A previous application to adjourn the trial, which was due to be heard at the PTR, was withdrawn, I am told, by R3 (the only party attending, but representing himself and R1 and R2 at that time) at the PTR. R3 told the Court that funding for the trial on the part of R1 and R2 had been secured. It is now claimed that that is no longer the case. R1 and R2, it is said in section 10 of the Application Notice, are in financial difficulties. They “have been unable to retain counsel for the trial”. An adjournment “would allow funding to be obtained and counsel instructed”. This assertion, made on instructions, is unsupported by any evidence. No further details are given as to the current means of R1 and R2, or why they have been unable to retain counsel for trial, or whether and if so why it is only now that this has become apparent. No details are given of how it has come about that Mr Loxton, instructed some three weeks ago, presumably with R1 and R2 then able to afford his services, had to return the brief three days ago. I have no evidence against which to test the assertion that R1 and R2 have no means, and no evidence to assess the extent to which they are innocent or implicated in relation to their change in financial circumstances (if change there has been – again, I have not been told).

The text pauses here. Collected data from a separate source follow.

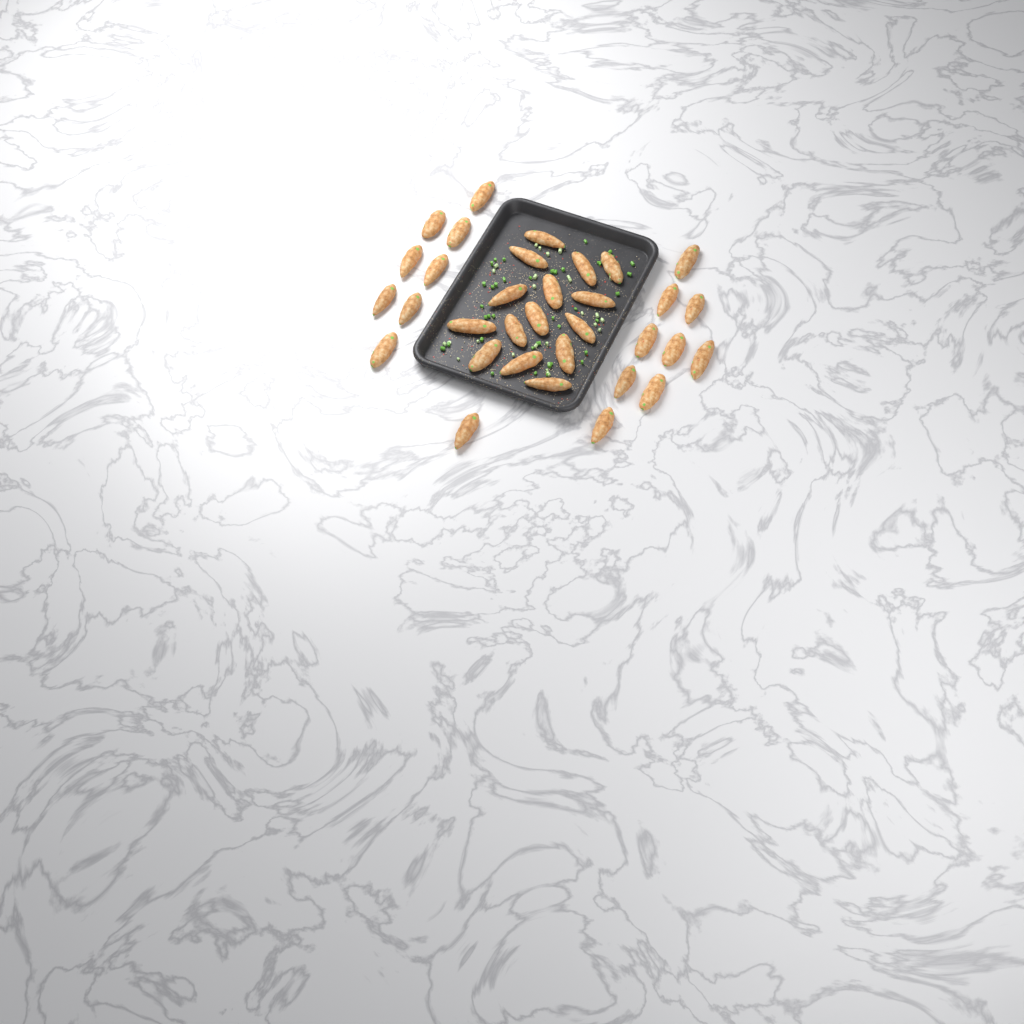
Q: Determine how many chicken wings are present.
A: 33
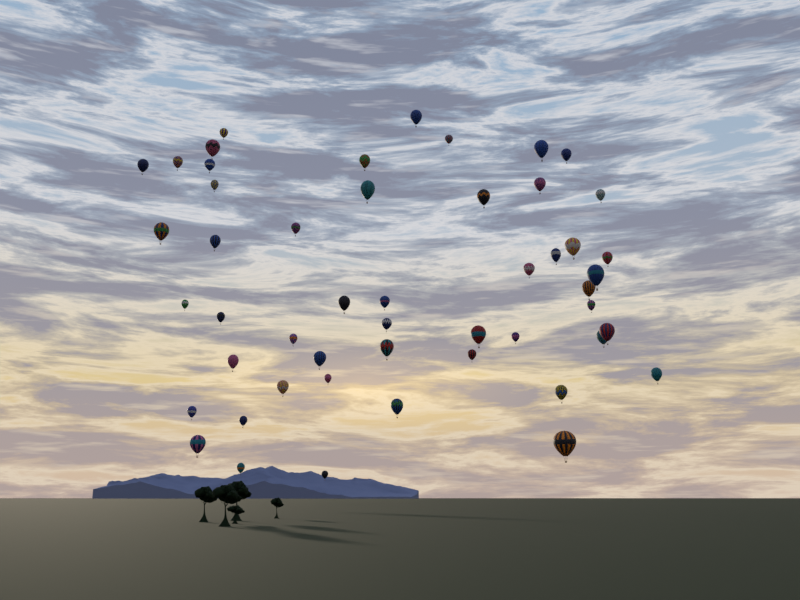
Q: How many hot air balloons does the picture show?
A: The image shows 50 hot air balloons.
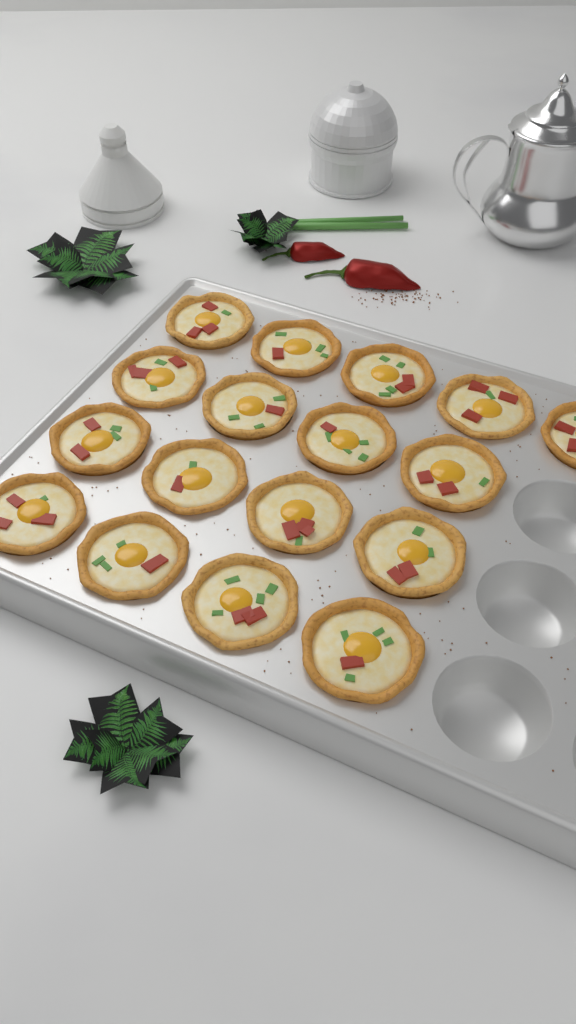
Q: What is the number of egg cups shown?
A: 17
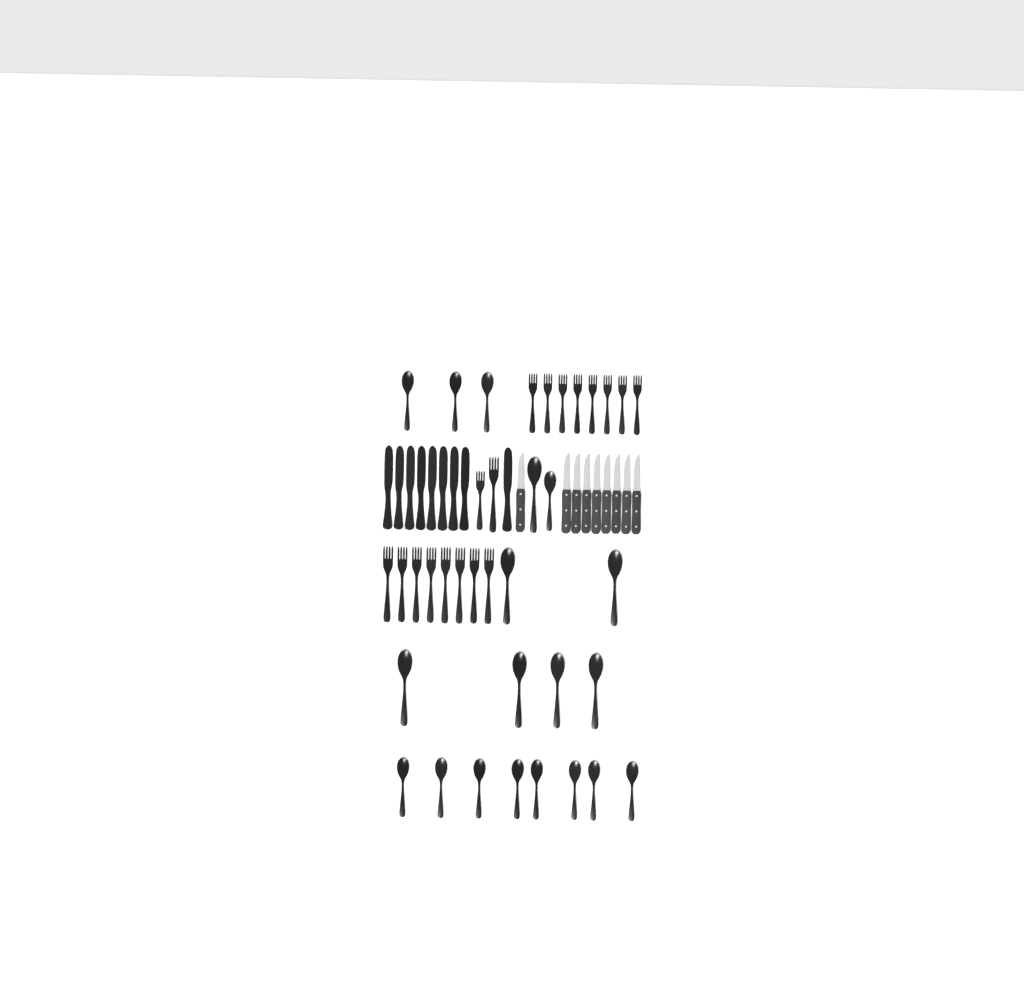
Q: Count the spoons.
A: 19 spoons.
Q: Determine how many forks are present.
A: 18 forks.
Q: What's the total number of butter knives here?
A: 9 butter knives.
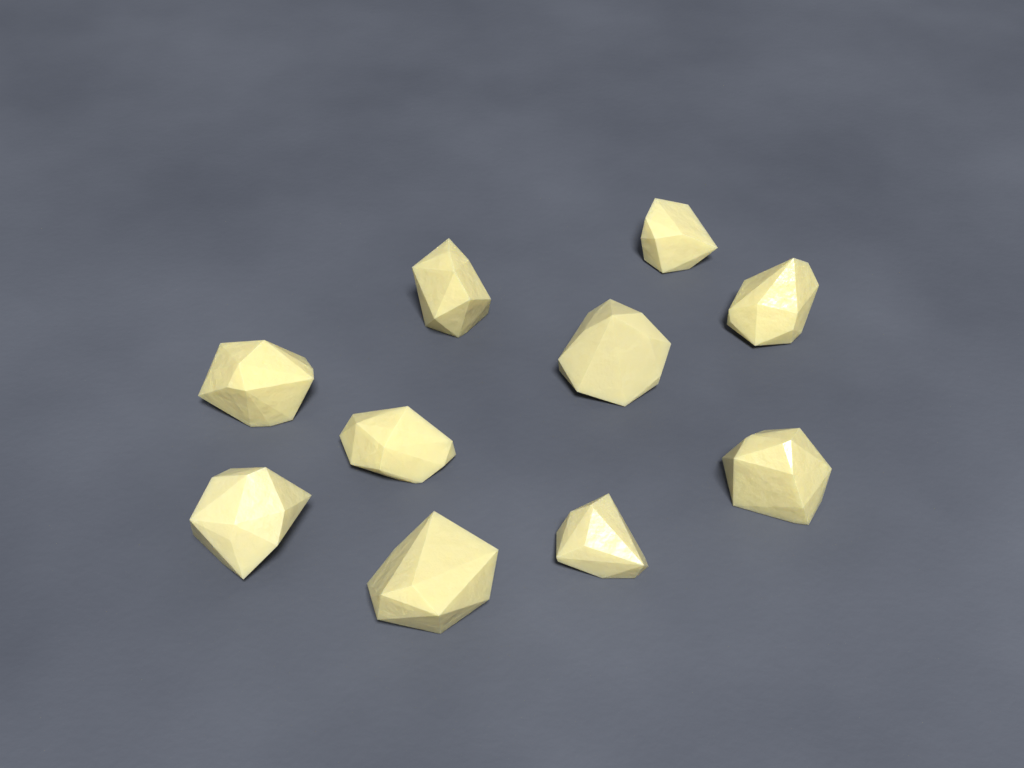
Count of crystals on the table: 10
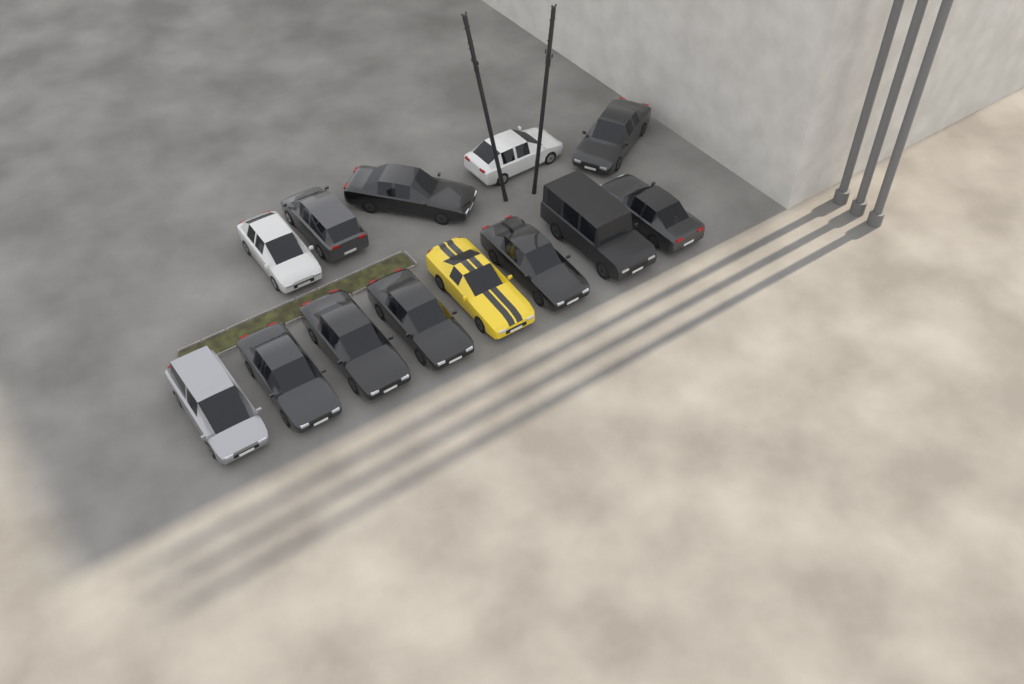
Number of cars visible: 13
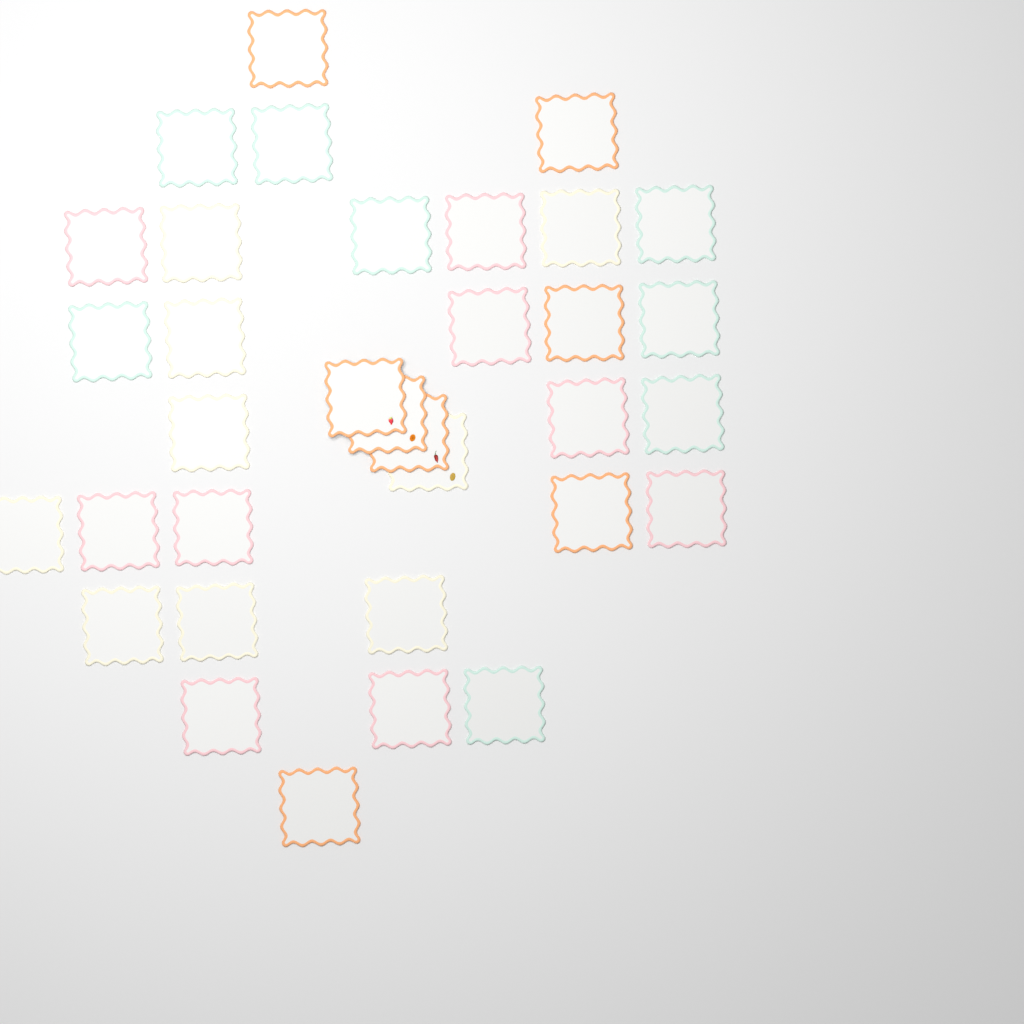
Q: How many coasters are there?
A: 34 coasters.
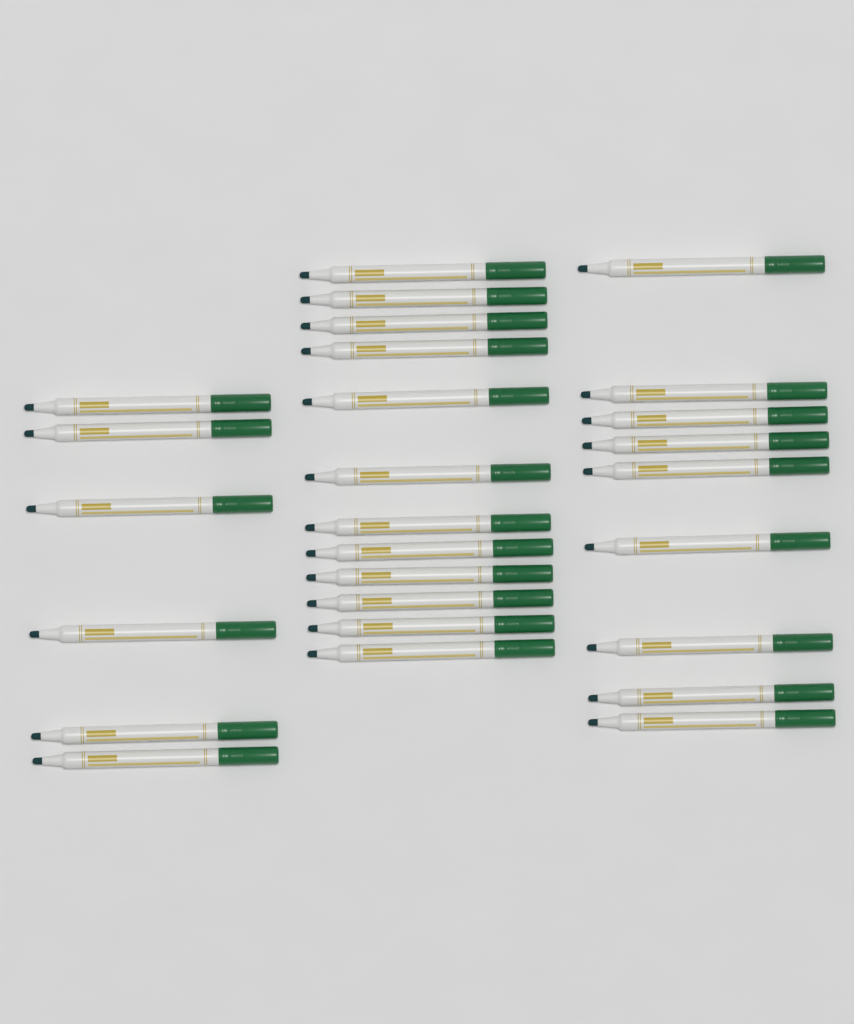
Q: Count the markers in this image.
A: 27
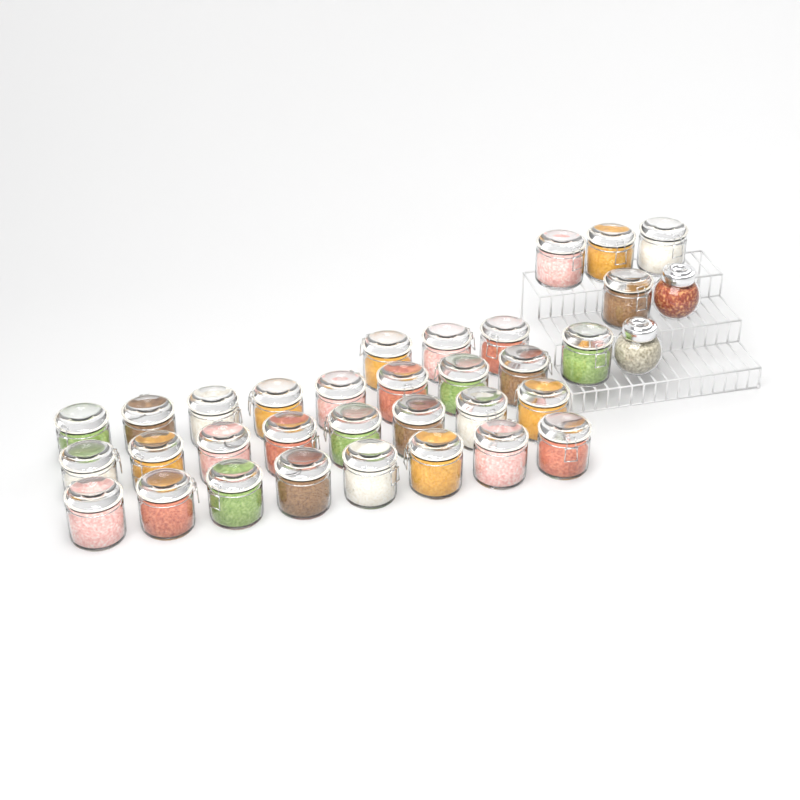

Further, R3 is represented. Whilst the issues facing R1 and R2 on the one hand, and R3 on the other, are not wholly co-extensive, there is a considerable degree of overlap, and Mr Channer on behalf of R3 is able to address me on the applicable law. R1 and R2 had legal representation until three days or so before the trial. It can be assumed that they will have received legal advice during that time. Again, they have failed to address that question. It is wrong in principle for parties seeking relief to be able to gain relief as a result of as a result of the Court’s inability to test their claims because of their own failure to adduce evidence to support their application. Even a fully evidenced application to adjourn would face an uphill struggle to succeed so close to the date listed for hearing. This Application, supported by virtually no relevant evidence, cannot do better because of the wholesale default of the Applicants to provide relevant evidence. Whilst it may be the case that prejudice will be caused to the First and Second Respondents by reason of not being represented at trial, I have no evidence as to how, nor when, that position is anticipated to change. So there is no way I can understand or assess to what extent if any, or when, the prejudice will be obviated by the adjournment sought.
For these reasons I refused the Application when it was made, indicating that written reasons would be produced subsequently. I will in any event make an order that the Applicant gives specific disclosure of all documents relevant to the issue of the financial health of TCGL. The question of the costs of the Application, if not agreed, will be reserved to the consequentials hearing following the handing down of judgment in the main trial.